Ivory Coast to supply Ghana power to augment local supply

The Volta River Authority (VRA) has reached an agreement with Cote d’Ivoire for the supply of 50 megawatts of electricity to Ghana under the West Africa Power Pool project, to augment the shortfall in electricity supply in the country.

The measure is part of several other contingency interventions including reducing power supplies to Togo and Benin to contain the energy crisis that has hit the country.

Officials of the three power production and distribution companies — VRA, Ghana Grid Company (GRIDCo) and the Electricity Company of Ghana (ECG) – are hoping the measures will help contain the situation until problems with gas supplies from the West Africa Gas Pipeline Company (WAPCo) are resolved.

Currently the country supplies some 70 megawatts to the two countries under bilateral arrangements supported by the Bretton Woods institutions since the 1970s.

These and other measures including a nearcompletion of planned maintenance in Takoradi and the ongoing load shedding exercise which schedules were expected to be published by the ECG on Tuesday are contingency measures.

The country is experiencing a shortfall in power production and distribution as a result of a cut in supply of gas from WAPCo.

The pipeline, according to WAPCo, had experienced a loss of pressure around the Lome, Togo segment after it was damaged by the anchor of an unidentified vessel.

This is not the first time the country has had to resort to load shedding as a result of problems with gas supply from WAPCo.

Earlier in the year, gas supply was cut as a result of poor quality of gas from WAPCo.

The technical challenges have affected the supply of gas to the VRA and caused a shutdown of the Sunon Asogli Power Plant which runs solely on gas and adds 200 megawatts to the country’s energy stock.

To keep the system running in the face of the deficit created by the shutdown of the Asogli Plant and a planned maintenance programme which has denied the system of 100 megawatts from a plant in Takoradi, GRIDCo has directed the ECG to cut down supplies by 300 megawatts during peak hours that is between 6 am and 6 pm and 100 megawatts during off peak hours 6 pm to 6 am.

Speaking at a press conference in Accra, the ECG acting Managing Director, Mr William Hutton-Mensah, said the company was giving

topmost priority to industry to ensure that its operations were not adversely affected by the load-shedding exercise.

“We want to alleviate plight in terms of supplies to industry.
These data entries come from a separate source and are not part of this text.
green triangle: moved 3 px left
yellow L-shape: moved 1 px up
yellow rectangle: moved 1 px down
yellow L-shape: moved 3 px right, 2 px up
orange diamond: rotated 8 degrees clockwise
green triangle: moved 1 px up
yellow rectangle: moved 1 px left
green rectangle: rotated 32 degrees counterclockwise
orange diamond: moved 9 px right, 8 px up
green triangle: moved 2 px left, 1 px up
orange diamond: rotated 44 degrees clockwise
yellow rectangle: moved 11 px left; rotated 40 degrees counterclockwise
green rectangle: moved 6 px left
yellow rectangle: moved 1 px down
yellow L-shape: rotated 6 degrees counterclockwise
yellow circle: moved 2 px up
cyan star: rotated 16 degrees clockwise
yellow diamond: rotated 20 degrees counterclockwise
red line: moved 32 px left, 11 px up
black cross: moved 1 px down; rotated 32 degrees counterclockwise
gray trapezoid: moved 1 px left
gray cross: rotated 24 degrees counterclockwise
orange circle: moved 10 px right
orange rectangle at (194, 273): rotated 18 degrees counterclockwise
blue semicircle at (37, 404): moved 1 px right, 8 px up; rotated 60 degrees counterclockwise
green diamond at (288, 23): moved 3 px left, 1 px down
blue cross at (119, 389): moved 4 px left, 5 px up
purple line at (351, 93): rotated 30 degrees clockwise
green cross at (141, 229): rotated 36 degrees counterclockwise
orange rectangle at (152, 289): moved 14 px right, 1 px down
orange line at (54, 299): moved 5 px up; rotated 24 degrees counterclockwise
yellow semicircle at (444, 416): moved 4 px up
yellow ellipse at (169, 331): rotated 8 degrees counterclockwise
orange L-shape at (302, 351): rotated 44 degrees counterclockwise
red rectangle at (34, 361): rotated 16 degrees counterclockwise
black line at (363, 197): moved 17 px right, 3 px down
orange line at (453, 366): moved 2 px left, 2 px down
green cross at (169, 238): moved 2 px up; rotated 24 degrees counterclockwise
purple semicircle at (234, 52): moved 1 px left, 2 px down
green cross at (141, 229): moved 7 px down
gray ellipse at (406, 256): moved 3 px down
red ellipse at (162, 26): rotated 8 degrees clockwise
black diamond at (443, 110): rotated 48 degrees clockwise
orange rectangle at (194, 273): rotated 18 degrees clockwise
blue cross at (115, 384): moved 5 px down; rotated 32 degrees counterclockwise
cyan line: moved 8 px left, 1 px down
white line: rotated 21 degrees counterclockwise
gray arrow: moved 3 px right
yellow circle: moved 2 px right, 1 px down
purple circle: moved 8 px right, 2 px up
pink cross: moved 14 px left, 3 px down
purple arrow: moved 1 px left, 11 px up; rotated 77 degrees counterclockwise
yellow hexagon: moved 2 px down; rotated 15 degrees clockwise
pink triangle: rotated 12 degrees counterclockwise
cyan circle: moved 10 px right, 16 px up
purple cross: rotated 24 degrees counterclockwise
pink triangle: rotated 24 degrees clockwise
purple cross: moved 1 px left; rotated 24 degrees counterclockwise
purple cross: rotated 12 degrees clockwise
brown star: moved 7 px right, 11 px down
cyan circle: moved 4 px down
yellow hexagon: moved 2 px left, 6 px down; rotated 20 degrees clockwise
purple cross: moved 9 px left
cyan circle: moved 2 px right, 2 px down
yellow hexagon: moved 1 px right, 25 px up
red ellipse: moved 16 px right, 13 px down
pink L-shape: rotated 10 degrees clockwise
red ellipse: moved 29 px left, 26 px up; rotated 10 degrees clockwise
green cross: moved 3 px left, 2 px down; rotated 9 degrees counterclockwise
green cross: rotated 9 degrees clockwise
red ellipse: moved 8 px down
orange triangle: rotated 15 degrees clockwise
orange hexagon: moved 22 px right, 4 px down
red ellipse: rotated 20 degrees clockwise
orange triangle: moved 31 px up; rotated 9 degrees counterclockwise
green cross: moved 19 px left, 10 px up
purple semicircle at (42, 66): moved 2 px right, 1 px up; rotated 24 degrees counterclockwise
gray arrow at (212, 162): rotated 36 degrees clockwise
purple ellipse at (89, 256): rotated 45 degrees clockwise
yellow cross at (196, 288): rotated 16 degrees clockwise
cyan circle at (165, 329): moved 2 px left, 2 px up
The assurance is that there would be minimum effects on them in terms of power supply to them. As much as we can, we would like to avoid putting off industries.”

Explaining the cause of the crisis and measures being taken to ensure the flow of gas, the Deputy Chief Executive of the VRA in charge of Services, Mr Maxwell E.Y. Odoom, said a ship from Gabon was on its way to Lome to inspect and deal with the situation.

Although he could not immediately give the exact period the problem would be resolved, he gave an assurance that the vessel would arrive in 24 hours’ time but its ability to deal with the repairs was dependent on the extent of damage.

He discredited the assertion that the situation was an act of sabotage, saying “it is not VRA equipment that has a problem and therefore, could not supply gas for use of the VRA”.

He said the current situation would cost the country between $40 million and $45 million dollars per month but gave an assurance that the cost would not be transferred to consumers.

Ideally, the country needs some 1,700 megawatts to satisfy the entire country and extra 300 in reserves but the Chief Executive Officer of the Ghana Grid Company (GRIDCo), Mr Charles Darku, said the growth in load and consumption had not met the level of investment, thereby resulting in the country eating deep into its ideal 300 megawatts reserve which would have saved the current situation.

“The load or consumption has grown rapidly ahead of generation and our reserves are tight,” he said.

He said the current problem would be averted if gas supply was restored to the Asogli plant.